The fine that may be imposed on a state budget authority is capped at a maximum of HUF 20 million (ca EUR 60,000).

  • DPA registration obligations: The Amendment's ministerial reasoning confirms that no local registration of data processed under the GDPR is required. However, it says that the Hungarian data protection register shall be archived and that the Hungarian DPA may use the previous filing's details in connection with investigations concerning data processing started before 25 May 2018.
  • Certifications: The Amendment defines the framework for supplementing regulations implementing the certification mechanisms under GDPR Article 42. The Hungarian DPA may perform the certification on the basis of an agreement with the data controller or processor applying for the certification.

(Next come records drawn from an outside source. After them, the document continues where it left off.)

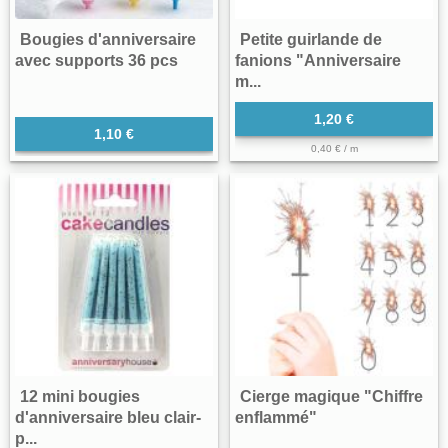
Bougies d'anniversaire
Petite guirlande de
avec supports 36 pcs
fanions "Anniversaire
m...
1,20 €
1,10 €
0,40 € / m
12 mini bougies
Cierge magique "Chiffre
d'anniversaire bleu clair-
enflammé"
p...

However, the Amendment does not at all address sectoral data protection laws. As a result, comprehensive data protection legislative reform in Hungary is expected to be adopted during the Parliament's fall session. It will need to thoroughly harmonize sector-specific legislation, including the special provisions applicable to: data processing in the context of employment; the processing of health data; and data processing for whistleblowing and for direct marketing purposes. Given that the relevant sectoral laws have not yet been harmonized and amended, and that other legislation relevant to data privacy rights is pending, businesses in Hungary will continue to encounter inconsistency issues across the range of Hungarian laws that regulate data protection.